With some trepidation I stuffed the gun behind my back in the waistband of my jeans and got back to work on Kimber's ankles.

Kimber said, "What's the plan, Mr. Barrett? Exactly how are you planning on killing us?"

"I'm going to shoot you and then set off a charge that will bury your bodies under the timber covering that hillside. My main concern is that I don't want your bodies found. Always seems that's when the troubles begin. Without any bodies it's all so much easier. If I had it to do over again…" His voice drifted off.

"The girls?" I asked.

"You're talking about the girls." He was staring at the hillside. Meekly, he said, "It turned out crazy.
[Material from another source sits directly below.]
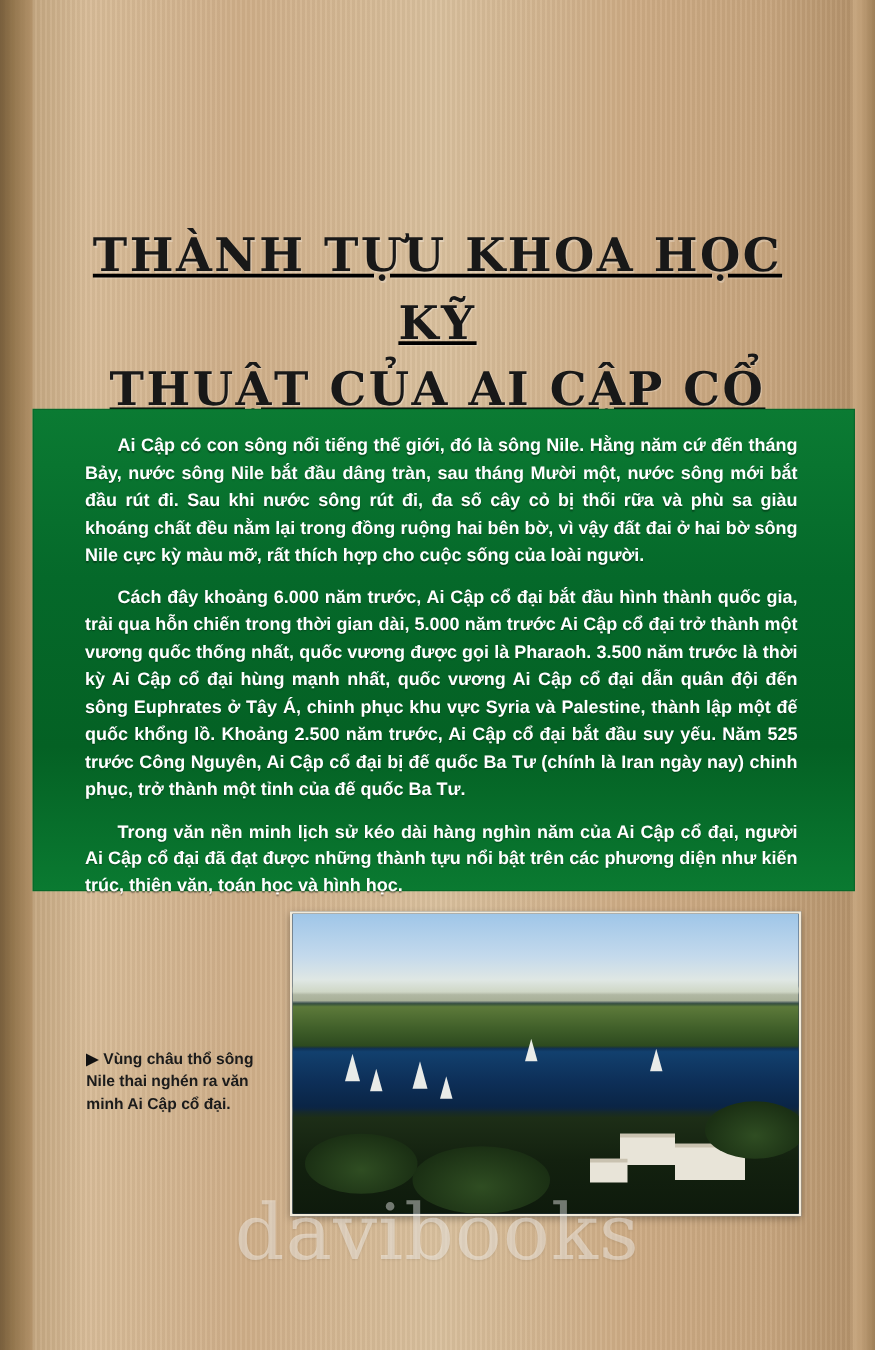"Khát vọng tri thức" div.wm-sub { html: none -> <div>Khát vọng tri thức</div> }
The first one was an accident. The second one was just a stupid mistake. Me? I was only trying to help."

What?

He looked at me. His next words were clipped.

"I didn't kill them, if that's what you're thinking."

At that moment, that's exactly what I was thinking.

"Then why the hell… are we here?"

He looked away again.

"I… helped. Afterward. I was… involved, afterward.

I jammed up the plumbing in the bunkhouse and got all that cowboy's things moved up to Gloria's. I'm the one who moved the bodies to the lake. Had to use all back roads right up along Mad Creek and then through the wilderness. Took half the night to get there towing that damn snowmobile." Kimber said, "And your subterfuge all worked. Of course I'm sure the fact that you were running the investigation made the task a little simpler."